Подитожил адвокат свою полемику со свидетелями довольно любопытным, но вполне ожидаемым выводом: «Если бы Лейхфельд давал свое показание перед судебной властью или перед полицией формально…, то весьма может быть, скажу даже более — наверное — рассказ Лейхфельда представился бы… совершенно в другом виде». Пассаж этот, что и говорить, весьма спорен, а главное — недоказуем, но адвокат иного сказать и не мог. Он добивался главного — снятия обвинения в предумышленности действий своей подзащитной.

В этот момент в зале суда сложилась очень любопытная ситуация: обвинение, по сути, было разбито. Не оставалось в резерве свидетелей, которые могли бы выйти и сказать что — то убийственно — неотразимое в адрес Рыбаковской. Не оставалось никаких невероятных улик, которые невозможно было бы поставить под сомнение. Все доводы обвинения были косвенны и они были наперед известны; такой оратор, как Арсеньев, вполне мог их отвести. Т. е. процесс можно было бы в этом месте прервать и отпустить обвиняемую. Если бы не одно «но».

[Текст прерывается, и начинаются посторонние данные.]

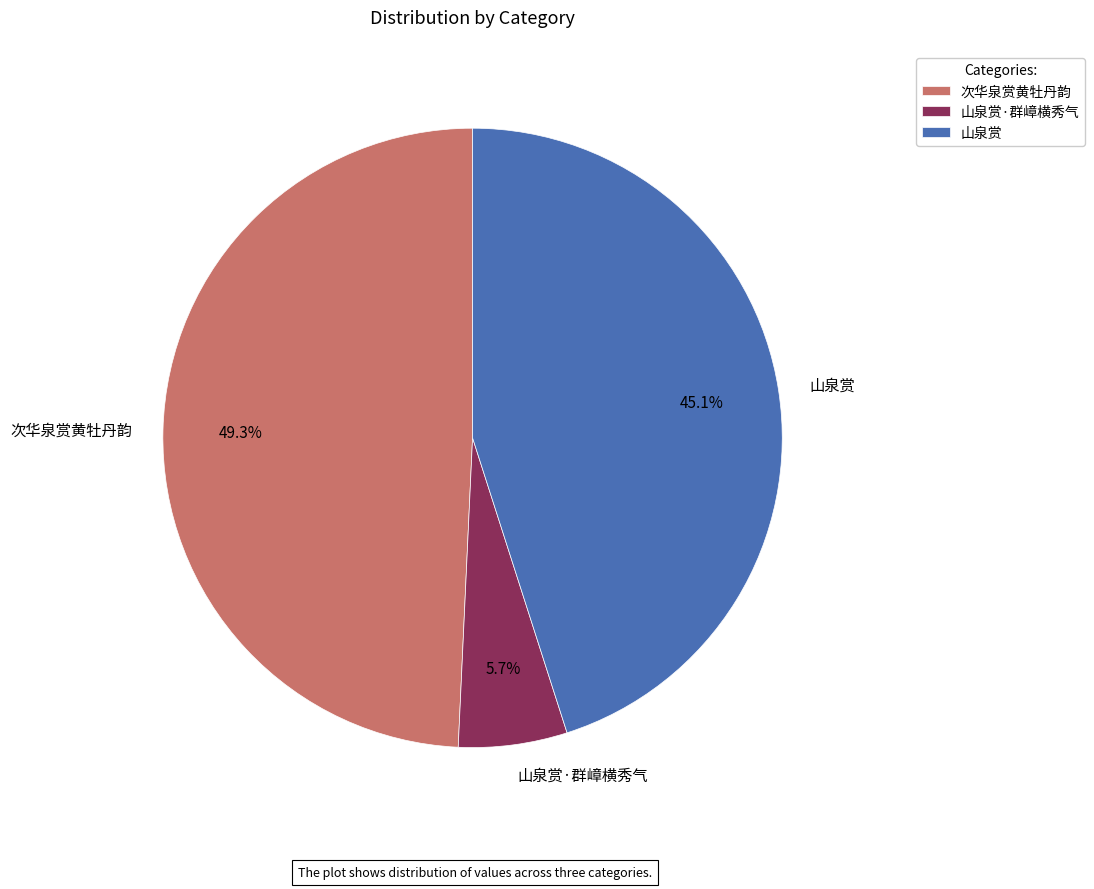

Does any single category account for the majority?

No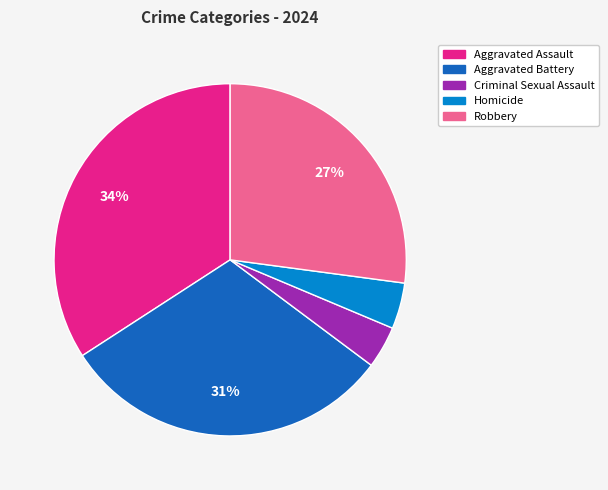

Do Aggravated Battery and Aggravated Assault together represent more than half of the pie?

Yes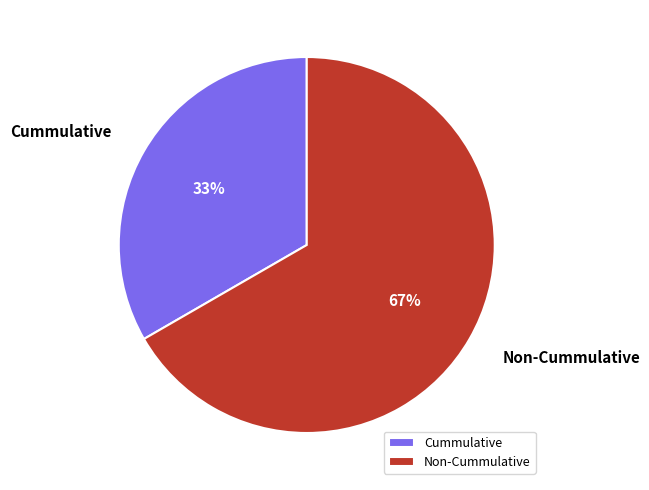

The Cummulative slice represents 33% of the pie. True or false?

True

Если бы не глупое поведение самой обвиняемой в течение нескольких месяцев после ареста. Другими словами, адвокату пришлось бороться не столько с обвинением, сколько со своей подзащитной. А это оказалось гораздо сложнее.

Когда обвинитель заговорил о лживости Рыбаковской, ее изворотливости, о снедающей ее гордыне, адвокату пришлось делать хорошую мину, при провальной игре. Рыбаковская стала спорить, доказывая, что никогда не говорила, будто письма «адресованные княжне Омар — бек», написаны ей. «Я говорила, что они мне принадлежат, но я не утверждала, что они написаны мне!» — сказала она, но слова эти отдавали чистейшим вздором. Адвокат постарался прийти на помощь подзащитной и у него вырвалась такая удивительная в устах юриста фраза:«Она именовалась чужими именами только в шутку». Но закон, обязывающий наказывать за «именование не принадлежащими именами и званиями» не делал различия между таковыми«именованиями» в шутки или всерьез. И то, что Арсеньев заговорил«про шутку» с очевидностью показало, что юридических аргументов для защиты он не имеет.

В ходе процесса произошел перелом; чем больше говорилось о многомесячном запирательстве Рыбаковской в начале следствия, о ее повторном крещении в тюрьме, о том, как был ею оставлен жених, тем все более негативным делалось восприятие ее образа присяжными. Кстати, приглашенный в суд Дубровин, жених обвиняемой в 1865 г., ничего особенно плохого о ней не сказал. Его показания были сухи, корректны и уважительны по отношению к женщине. Он держался очень достойно. Но именно это достоинство оставленного Рыбаковской благородного человека еще более возбудило неприязнь к обвиняемой.